JM DESIGN AND CONSTRUCTION LTD - Analysis Report

Company Number: 14601080

Analysis Date: 2025-07-29 12:34 UTC

  1. Credit Opinion: DECLINE
    JM Design and Construction Ltd shows a negative net asset position of £(20,620) as of 30 June 2024, indicating that current liabilities (£50,431) exceed current assets (£29,811). This suggests an immediate liquidity concern and a working capital deficit, which undermines the company’s ability to meet short-term obligations. The company is very young, incorporated in 2023, and has limited financial history. The negative equity position and insufficient current assets raise concerns about its capacity to service debt or absorb financial shocks. Without evidence of external funding or improved cash flow, extending credit would carry a high risk.

  2. Financial Strength:
    The balance sheet reflects weak financial health. The company’s net current liabilities of £20,620 and overall negative net assets indicate insolvency on a balance sheet basis. Shareholders’ funds are negative, highlighting accumulated losses or insufficient capital injection. The company is classified as micro-entity with only 3 employees, and no fixed assets reported, suggesting minimal operational scale or capital investment. This fragile financial base limits resilience and access to further funding without additional equity support.

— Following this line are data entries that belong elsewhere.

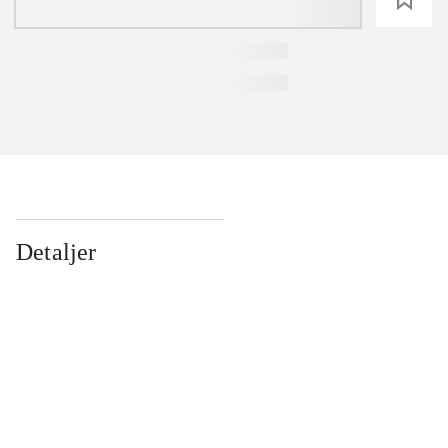
Detaljer
...
...
...
...
...
...
...
...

  3. Cash Flow Assessment:
    Current assets consist primarily of cash or receivables totaling £29,811, which is insufficient to cover current liabilities of £50,431. The working capital deficit is a critical liquidity red flag. There is no detailed cash flow statement available, but given the negative net assets, the company likely faces cash flow pressure. The absence of reserves or retained earnings further restricts its ability to manage short-term liquidity demands or unplanned expenses.

  4. Monitoring Points:

  • Track improvements in working capital and movement towards positive net current assets.
  • Monitor timely filing of future accounts and confirmation statements to assess operational continuity.
  • Observe any capital injections or shareholder loans that might improve equity and liquidity.
  • Keep watch on director changes and governance as new appointments could signal strategic shifts.
  • Review any trading or payment performance data if available to assess operational cash flow improvements.